_Your goal_
Leaving out every picture, output the records below exactly as they are.

(Stored entries)

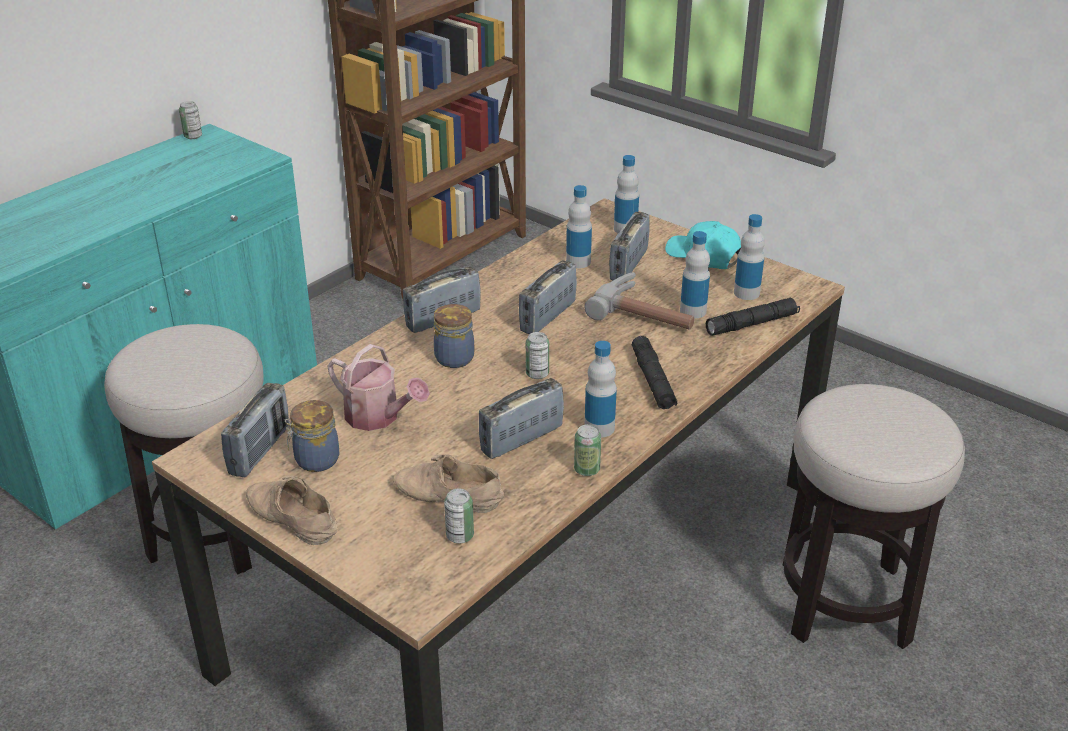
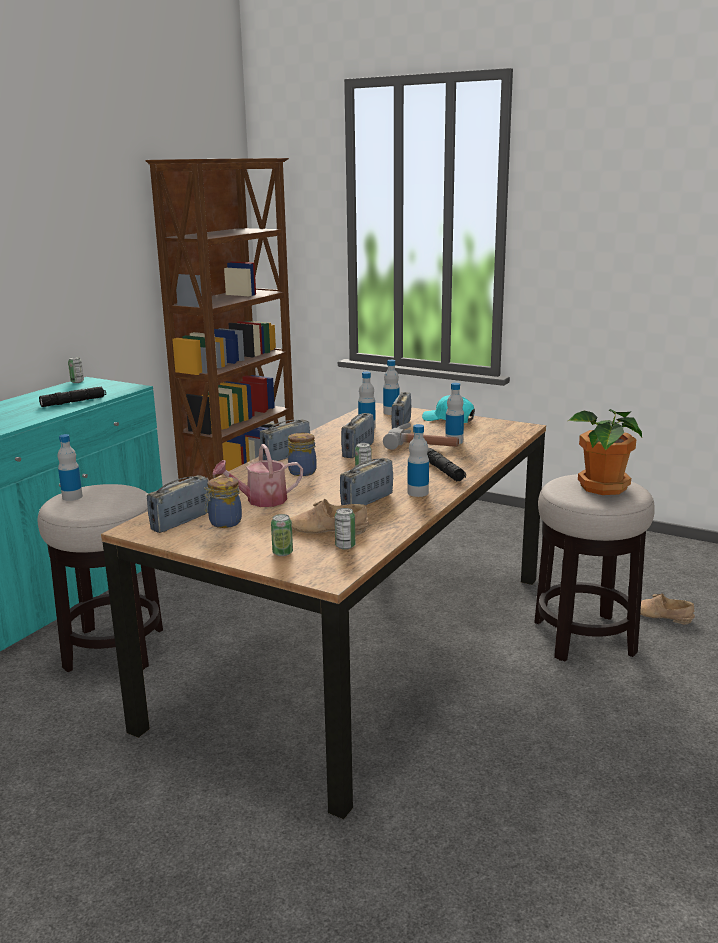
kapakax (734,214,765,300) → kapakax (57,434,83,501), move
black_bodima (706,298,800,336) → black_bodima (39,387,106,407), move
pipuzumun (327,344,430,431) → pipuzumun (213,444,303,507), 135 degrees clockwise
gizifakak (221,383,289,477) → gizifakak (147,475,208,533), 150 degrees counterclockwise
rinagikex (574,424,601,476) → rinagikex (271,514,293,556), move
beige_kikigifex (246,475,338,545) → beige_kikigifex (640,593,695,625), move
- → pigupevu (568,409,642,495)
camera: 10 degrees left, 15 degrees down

_Exercise response_
kapakax (734,214,765,300) → kapakax (57,434,83,501), move
black_bodima (706,298,800,336) → black_bodima (39,387,106,407), move
pipuzumun (327,344,430,431) → pipuzumun (213,444,303,507), 135 degrees clockwise
gizifakak (221,383,289,477) → gizifakak (147,475,208,533), 150 degrees counterclockwise
rinagikex (574,424,601,476) → rinagikex (271,514,293,556), move
beige_kikigifex (246,475,338,545) → beige_kikigifex (640,593,695,625), move
- → pigupevu (568,409,642,495)
camera: 10 degrees left, 15 degrees down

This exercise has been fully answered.